==== Source material ====

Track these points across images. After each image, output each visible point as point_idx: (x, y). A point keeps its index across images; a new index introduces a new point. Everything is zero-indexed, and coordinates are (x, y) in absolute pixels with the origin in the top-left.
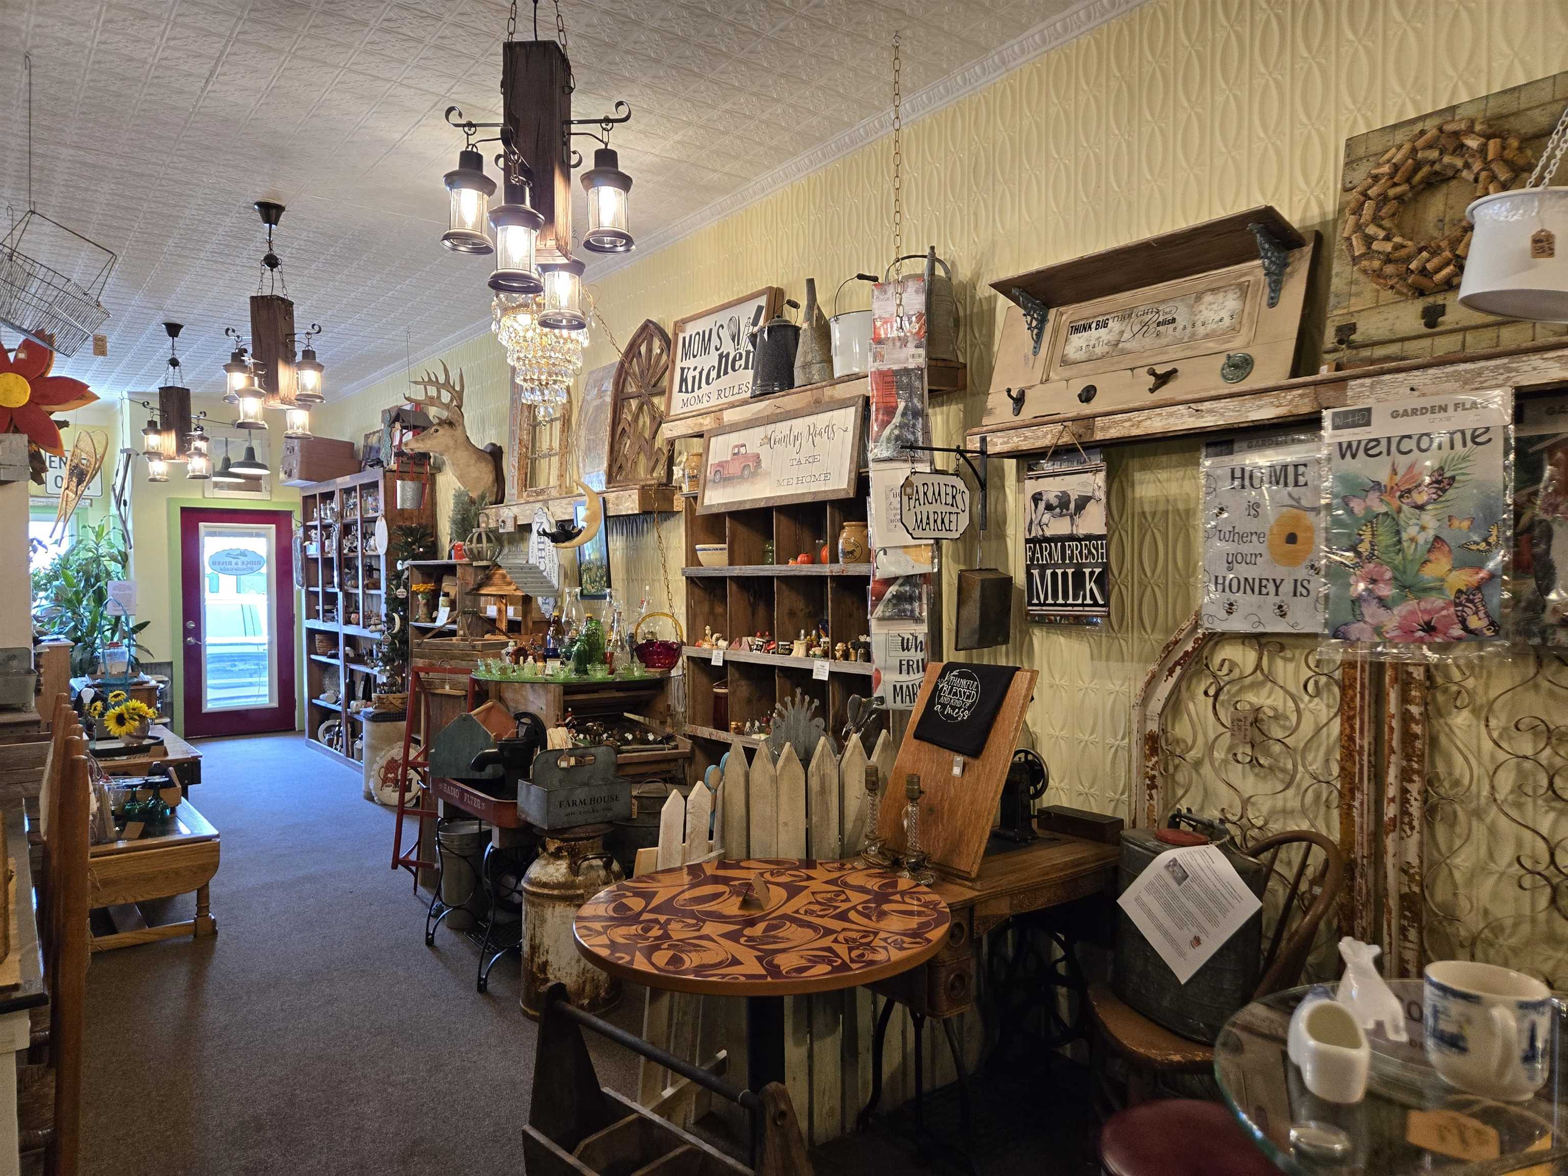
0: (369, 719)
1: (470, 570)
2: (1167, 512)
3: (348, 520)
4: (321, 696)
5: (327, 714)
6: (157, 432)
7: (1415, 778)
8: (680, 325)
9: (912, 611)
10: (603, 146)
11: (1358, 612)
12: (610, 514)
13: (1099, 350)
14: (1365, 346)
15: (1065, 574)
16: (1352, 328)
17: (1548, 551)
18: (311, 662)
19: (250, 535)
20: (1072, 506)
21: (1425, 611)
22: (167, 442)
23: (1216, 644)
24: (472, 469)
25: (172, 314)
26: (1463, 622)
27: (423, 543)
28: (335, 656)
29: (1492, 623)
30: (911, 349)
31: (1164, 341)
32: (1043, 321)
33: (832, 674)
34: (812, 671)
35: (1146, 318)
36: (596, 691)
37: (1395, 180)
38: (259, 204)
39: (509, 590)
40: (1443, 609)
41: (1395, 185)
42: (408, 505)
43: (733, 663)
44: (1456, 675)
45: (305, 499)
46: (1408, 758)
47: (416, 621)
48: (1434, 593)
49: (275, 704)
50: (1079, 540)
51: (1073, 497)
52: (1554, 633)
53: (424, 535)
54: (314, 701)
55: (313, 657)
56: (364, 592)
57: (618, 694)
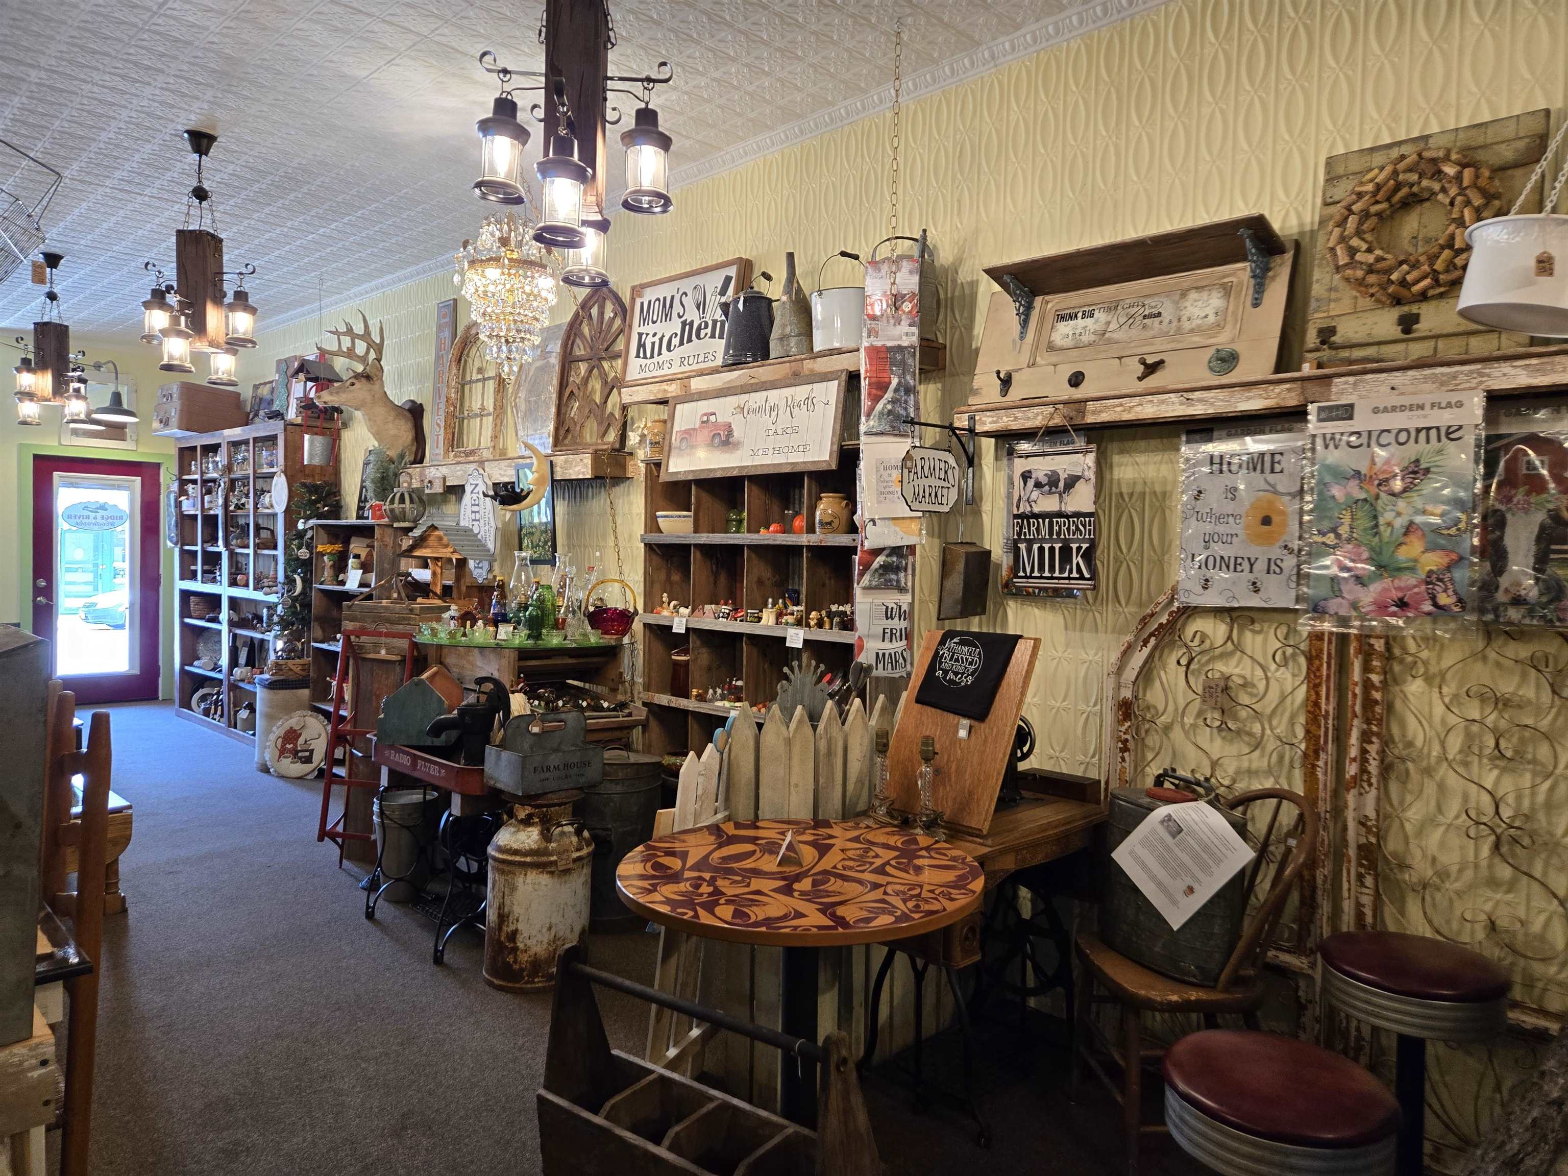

====

▶ _Your task_: Repeat everything from the start of the items above down to the line with "2: (1167, 512)", leaving the pictures out of your answer.

▶ _Expected output_:
Track these points across images. After each image, output each visible point as point_idx: (x, y). A point keeps its index across images; a new index introduces a new point. Everything is zero-indexed, and coordinates are (x, y) in absolute pixels with the origin in the top-left.
0: (369, 719)
1: (470, 570)
2: (1167, 512)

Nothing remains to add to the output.